▶ _Actions to take_:
• A. List each distinct phrase that appears inside quotation marks in the gay marriage discussion below, counting a repeated phrase only once.
• B. Write the next paragraph of the gay marriage discussion below, following on from its final sentence about the age of consent.

▶ _Excerpt_:
******************************
Gay Marriage + Slippery Slope= Legal Pedophilia

http://www.ucomics.com/tomthedancingbug/2004/05/29/

True. But then why can’t pedopheliacs say “We want what adult-adult folks have”? The gay rights groups are trying to change the traditional “one man, one woman” definition of marriage. Once that becomes fluid, there’s nothing, really, to stop pedophiles from claiming more “rights”.

Well, yes, a line has to be drawn. But from today’s “we want rights, you give rights” culture, it is not unlikely that it will be drawn for the benefit of the few children who want “rights”.

And morals change, especially in today’s accepting society. The same “it will always be immoral” arguments you use were once used when applied to gay marriage.

Yes, but morality is about the prevention of harm, so you’d have to prove harm when it came to homosexuality. Good luck with that. You’ll need it. Mainstream psychology gave up considering homosexuality harmful back in the seventies, and all arguments to the contrary are rooted in religion.

Religion certainly isn’t a valid reason to discriminate in my country (I don’t know how things work on Andor, which you list in your location line), and freedom of religion automatically means freedom from the dictates of another’s religion. Otherwise, that freedom is meaningless.

As long as it is a grey area, I think most people would prefer to be “better safe than sorry.” We might quibble about the age of consent (in Canada, it’s 14), and the legal age for marriage, but I don’t think you’ll find many people – and you certainly won’t find many psychologists – who think that a child can consent at any age.
******************************
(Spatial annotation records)
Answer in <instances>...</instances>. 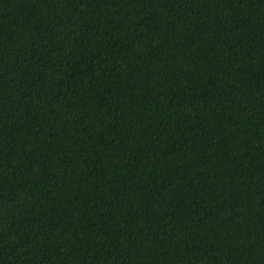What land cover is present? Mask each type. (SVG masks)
<instances>
[{
    "label": "trees",
    "instance_id": "1",
    "mask_svg": "<svg viewBox=\"0 0 264 264\" xmlns=\"http://www.w3.org/2000/svg\"><path fill=\"white\" fill-rule=\"evenodd\" d=\"M0 264H264V0H0Z\"/></svg>",
    "mask_w": 264,
    "mask_h": 264
}]
</instances>
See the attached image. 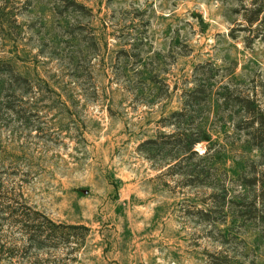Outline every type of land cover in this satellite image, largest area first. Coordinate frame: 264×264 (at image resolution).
<instances>
[{
    "label": "rangeland",
    "instance_id": "1",
    "mask_svg": "<svg viewBox=\"0 0 264 264\" xmlns=\"http://www.w3.org/2000/svg\"><path fill=\"white\" fill-rule=\"evenodd\" d=\"M254 2L262 35L264 0H0V200L88 225L70 264H264V145L236 124L237 95L264 104ZM183 105L203 182L139 148ZM5 215L0 264H25Z\"/></svg>",
    "mask_w": 264,
    "mask_h": 264
},
{
    "label": "trees",
    "instance_id": "2",
    "mask_svg": "<svg viewBox=\"0 0 264 264\" xmlns=\"http://www.w3.org/2000/svg\"><path fill=\"white\" fill-rule=\"evenodd\" d=\"M261 3H253L246 7L244 19L252 28L253 37L261 36L264 39V33H258V27L262 23L263 16ZM255 24V25H254ZM253 26V27H251ZM264 84V82H263ZM264 89V85L262 87ZM254 92V91H253ZM263 94L264 91L262 90ZM256 94V93H255ZM238 107L243 112L242 119L236 121L237 126L243 128L247 134L251 145L262 147L264 145V104H261L259 98L251 94L237 95ZM258 100V101H257ZM188 114L186 105L179 109L172 110L169 116L161 117L162 124H170L174 128L169 132H158L154 137L143 139L139 143V148L149 146L147 151H157L161 154L162 163L159 169L162 171L180 172L177 169L180 164L184 168L192 166L191 174L198 182L204 181V170L191 162L193 155L203 158L204 154L199 153L194 148L195 143L209 138L205 130L200 127L194 134L185 126V118ZM167 120V121H166ZM206 149L204 152H207ZM257 176V175H256ZM251 177L250 184L260 186V192H264V181L259 176ZM13 192L5 191V196ZM17 205L12 206L8 198L0 200L1 209L6 212L5 219L9 224L13 222L17 226L18 236L12 239L14 247H22L24 251L33 249L35 253L31 256H18V260H28L25 264H70L76 259L79 246L84 242L85 236L89 233L90 227L84 223L56 221L49 217L43 211L28 204L22 197V193L17 194ZM201 212H206L199 209ZM44 250V252L42 251ZM55 250V251H54ZM61 250L60 253L56 251ZM14 255L10 253V256ZM28 258V259H27ZM225 258V259H224ZM209 264H254L253 261H236L232 257H220L211 254Z\"/></svg>",
    "mask_w": 264,
    "mask_h": 264
}]
</instances>
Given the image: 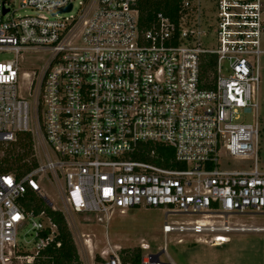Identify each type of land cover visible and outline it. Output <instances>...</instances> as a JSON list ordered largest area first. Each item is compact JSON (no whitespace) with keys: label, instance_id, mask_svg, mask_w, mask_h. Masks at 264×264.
Wrapping results in <instances>:
<instances>
[{"label":"built area","instance_id":"1","mask_svg":"<svg viewBox=\"0 0 264 264\" xmlns=\"http://www.w3.org/2000/svg\"><path fill=\"white\" fill-rule=\"evenodd\" d=\"M138 2L19 0L33 14L16 15L15 0H0V54L12 55L0 62V145L30 133L37 161L19 179L0 174V264H33L53 243L50 218L24 208L32 192L55 210L45 179L61 183L68 214L108 222L130 208L162 209L163 234L212 246L230 241L232 217L264 214V0H180L175 20L158 14L146 28ZM31 51L48 59L24 72ZM23 80L31 104L18 95ZM226 157L253 160L230 170ZM25 227L29 254L17 241ZM95 264L123 263L113 254Z\"/></svg>","mask_w":264,"mask_h":264},{"label":"rangeland","instance_id":"2","mask_svg":"<svg viewBox=\"0 0 264 264\" xmlns=\"http://www.w3.org/2000/svg\"><path fill=\"white\" fill-rule=\"evenodd\" d=\"M18 5L19 0H15L16 15L33 14L29 10L25 12L19 10ZM11 58L12 55L0 54V62ZM47 59L48 54L42 51L26 52L23 55L22 70L29 72L28 67L41 68ZM260 60L262 70L259 86L258 122L260 134L257 163L259 168L264 171V57H261ZM18 95L31 104V97L28 93V80L19 83ZM30 110V127L33 128L35 120L32 106ZM242 118L245 121H251L250 115ZM32 140L35 145L34 138ZM1 146L2 149L9 147L8 145ZM2 156L3 152L0 151V157ZM222 160L226 162L230 170H241L248 169L253 157L249 159L226 157ZM59 184L61 185L59 182L52 183L45 179L41 184L42 193L46 195L44 197L48 202H53L55 211L63 213L82 264H95L101 261L102 257L113 254H117L121 260L122 258H130L135 250L141 251V260L146 257L151 259L150 264H169L168 257L175 264H183L182 249L185 250V247L190 249L193 246L195 237L189 233L163 234L162 227L166 219V210L150 207L130 208L124 214L115 212L108 222H99L93 216L68 214L58 198ZM187 219L182 216H168L167 222L172 223ZM229 225L234 228L228 234V237L232 239L231 244L225 245L224 248H209L197 244L196 250L191 253L196 254L200 259L218 255L222 259L220 253L227 250L230 264H264V231H261L264 229V214L235 216L230 219ZM28 231L29 227H25L20 231L17 238L18 244H24L19 246V250L26 254L31 253L29 251H32L31 246L33 247L32 237ZM179 240H183V242L178 243ZM141 245H147L148 248L143 250ZM154 255H158V263L154 262L152 258ZM219 264H222V262L220 261Z\"/></svg>","mask_w":264,"mask_h":264},{"label":"trees","instance_id":"3","mask_svg":"<svg viewBox=\"0 0 264 264\" xmlns=\"http://www.w3.org/2000/svg\"><path fill=\"white\" fill-rule=\"evenodd\" d=\"M179 6L180 0H139L137 8L140 26L146 28L158 14L175 20ZM7 145V149H2L0 145V151L3 152L0 157V174L12 173L19 179L37 167L30 133L17 134L15 141ZM24 208L28 212L33 211L35 215L43 211L56 226L53 243L39 253L33 264H82L65 217L60 211L52 210L42 198L32 192L27 194ZM141 258V251L135 250L130 258H122V263L141 264Z\"/></svg>","mask_w":264,"mask_h":264},{"label":"crops","instance_id":"4","mask_svg":"<svg viewBox=\"0 0 264 264\" xmlns=\"http://www.w3.org/2000/svg\"><path fill=\"white\" fill-rule=\"evenodd\" d=\"M264 57V56H262ZM261 60H260V76H261ZM264 230V229H262ZM261 230V231H262ZM232 243V239L230 238V241L226 244H223V245H220V246H212V245H209V244H202V243H199V242H195V240L193 241V246L189 249L187 247H185V250L182 249V263L183 264H219V262L221 261L222 264H230L229 261V256L227 254V250H223L221 256H222V259L221 257L218 255V256H215V257H209V258H203V259H200L196 254H192L191 252L192 251H195V247L198 245H201V246H206V247H209V248H224L225 245H229ZM185 244V243H184ZM168 262L169 264H175L173 261H171V259L168 257Z\"/></svg>","mask_w":264,"mask_h":264},{"label":"water","instance_id":"5","mask_svg":"<svg viewBox=\"0 0 264 264\" xmlns=\"http://www.w3.org/2000/svg\"><path fill=\"white\" fill-rule=\"evenodd\" d=\"M71 9V7L70 6H68L66 9H63V10H61L60 12H67V11H69ZM6 12V11H5ZM152 258L154 259V262L155 263H158V255H154V256H152Z\"/></svg>","mask_w":264,"mask_h":264},{"label":"bare ground","instance_id":"6","mask_svg":"<svg viewBox=\"0 0 264 264\" xmlns=\"http://www.w3.org/2000/svg\"><path fill=\"white\" fill-rule=\"evenodd\" d=\"M256 230V229H255ZM260 230V229H259ZM262 231H264V230H262ZM251 232V231H250ZM255 232V231H254ZM261 232V231H260Z\"/></svg>","mask_w":264,"mask_h":264}]
</instances>
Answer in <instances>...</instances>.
******************************
▶ _Answers for this exercise_:
• A.
- We want what adult-adult folks have
- one man, one woman
- rights
- we want rights, you give rights
- it will always be immoral
- better safe than sorry

• B.
There’s no such grey area with adult homosexuality.

All the same arguments could also be applied to heterosexuality. Allow heterosexuality and heterosexual marriage, and you’ve already begun to slide down that slippery slope.

Clearly, the only thing to do is ban all sex and marriage, declare love illegal, reproduce entirely through artificial insemination, and raise kids in communes run by childcare professionals, who know what they’re doing.

Silly argument? Enormous leaps? True. But it’s exactly how the paedophilia argument looks to me.

I don’t see any of our SDMB resident lawyers in this thread(none that I recognize as such at least) so let me see if I can help give a better picture of the legal issue. IANAL, but I have discussed this issue at length with more than one.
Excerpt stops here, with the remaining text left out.